Passage shown:
Most people go into a casual eatery for a quick fix, a tasty hot meal on the go, or to socialize with friends. But for one elderly widow mourning the loss of her husband on the eve of their 60th wedding anniversary, hers was a lonely table.
Brad’s Bar-B-Que in Oxford, Alabama, was also playing host to a different party that same night on April 18, 2019. Jamario Howard and his friends had gone out to eat and were enjoying their meal before becoming aware of an elderly woman—whose name was Eleanor, according to Fox 29—sitting alone. But Howard didn’t judge in silence, nor did he actively ignore the woman’s table.
Instead, he walked over to introduce himself.
“My exact thoughts was ‘dang I’d hate to have to eat alone,’” Howard later posted on Facebook. “So after thinking about it a minute I walked over to her and asked if I could sit with her.”
Howard’s intentions were clear and, evidently, his kind gesture couldn’t have come at a better time. Eleanor said yes. The pair began talking, and it quickly transpired that the elderly woman was recently bereaved. “I instantly gave my condolences,” Howard continued, “and asked her to come eat with us, which she was excited to do.”
A photo that Howard shared on his social media page shows his friends, plus Eleanor, sitting snugly in a Brad’s restaurant booth, enjoying their meals like old friends. This unlikely social gathering was not just for Eleanor’s benefit, however, as Howard later revealed that the widow’s story had gently challenged his own perceptions.
So tonight JaMychol Baker Tae Knight and myself went out to eat at this place called Brads in Oxford, and after us…
“This woman changed my outlook on life,” Howard shared, “and how I look at other people. Everyone has a story so do not judge,” he wrote.
Over the course of an evening, a table full of food, and an unexpected gesture of kindness, a bond was formed. Who knows whether or not Howard, his friends, and Eleanor will become regular dining buddies in the future, but one thing is safe to say: kindness changes lives, and not just for the person in more obvious need.
According to a Harvard Medical School study, “Bereavement never really ends. It ebbs after a while,” researchers shared, “but can then emerge on birthdays and anniversaries, in certain places, or triggered by something like a special song.”
Feedback from Howard’s social media share was testament to the universal relatability of his gesture. We will all, at some point in our lives, lose somebody we love. And the compassion that we receive from others in our time of greatest need can truly mean the difference between struggling and succeeding.
“This is so beautiful,” one Facebook user shared. “Maybe it will remind other Americans that we are all humans and a simple act of kindness can change everything.”
“Bless you for being kind!” wrote another. “I’m sure she enjoyed your company and made her day! We need more people like you in this world!”
Howard reiterated his own thoughts in an earnest moral plea to a wider audience. “The point in this is always be kind and be nice to people,” he said, kindly. “You never know what they are going through.”

Collected data:
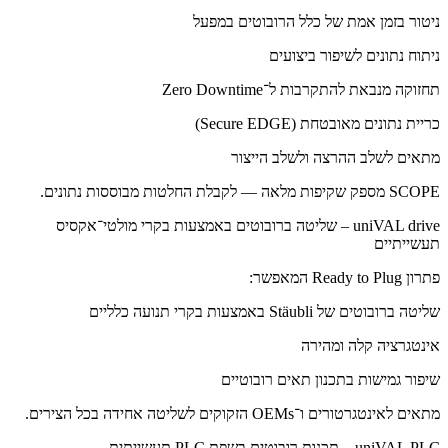
ניטור בזמן אמת של כלל הרובוטים במפעל
ניתוח נתונים לשיפור ביצועים
תחזוקה מנבאת להתקרבות ל־Zero Downtime
כריית נתונים מאובטחת (Secure EDGE)
מתאים לשלב ההרצה ולשלב הייצור
SCOPE מספק שקיפות מלאה — לקבלת החלטות מבוססות נתונים.
uniVAL drive – שליטה ברובוטים באמצעות בקרי מולטי־אקסיס
תעשייתיים
פתרון Ready to Plug המאפשר:
שליטה ברובוטים של Stäubli באמצעות בקרי תנועה כלליים
אינטגרציה קלה ומהירה
שיפור גמישות בתכנון תאים רובוטיים
מתאים לאינטגרטורים ו־OEMs הזקוקים לשליטה אחידה בכל הצירים.
uniVAL PLC – תכנות רובוטים בשפת PLC תעשייתית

Required work:
1 > Name every business, media outlet, or institution that the article about Eleanor's dinner at Brad's mentions.
2 > Duplicate the stretch of the article about Eleanor's dinner at Brad's from "Howard’s intentions were" through "his own perceptions.".

Solutions to the exercise:
1 > Brad's Bar-B-Que, Fox 29, Facebook, Harvard Medical School

2 >
Howard’s intentions were clear and, evidently, his kind gesture couldn’t have come at a better time. Eleanor said yes. The pair began talking, and it quickly transpired that the elderly woman was recently bereaved. “I instantly gave my condolences,” Howard continued, “and asked her to come eat with us, which she was excited to do.”
A photo that Howard shared on his social media page shows his friends, plus Eleanor, sitting snugly in a Brad’s restaurant booth, enjoying their meals like old friends. This unlikely social gathering was not just for Eleanor’s benefit, however, as Howard later revealed that the widow’s story had gently challenged his own perceptions.